Search code examples
dvc

Updating tracked dir in DVC


According to this tutorial when I update file I should remove file from under DVC control first (i.e. execute dvc unprotect <myfile>.dvc or dvc remove <myfile>.dvc) and then add it again via dvc add <mifile>. However It's not clear if I should apply the same workflow for the directories.

I have the directory under DVC control with the following structure:

data/
    1.jpg
    2.jpg

Should I run dvc unprotect data every time the directory content is updated?

More specifically I'm interested if I should run dvc unprotect data in the following use cases:

  • New file is added. For example if I put 3.jpg image in the data dir
  • File is deleted. For example if I delete 2.jpg image in the data dir
  • File is updated.

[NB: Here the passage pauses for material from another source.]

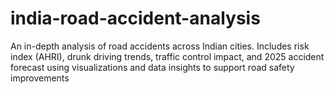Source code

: # india-road-accident-analysis
An in-depth analysis of road accidents across Indian cities. Includes risk index (AHRI), drunk driving trends, traffic control impact, and 2025 accident forecast using visualizations and data insights to support road safety improvements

For example if I edit 1.jpg image via graphic editor.
  • A combination of the previous use cases (i.e. some files are updated, other deleted and new files are added)

Solution

  • Only when file is updated - i.e. edit 1.jpg with your editor AND only if hadrlink or symlink cache type is enabled.

    Please, check this link:

    updating tracked files has to be carried out with caution to avoid data corruption when the DVC config option cache.type is set to hardlink or/and symlink

    I would strongly recommend reading this document: Performance Optimization for Large Files it explains benefits of using hardlinks/symlinks.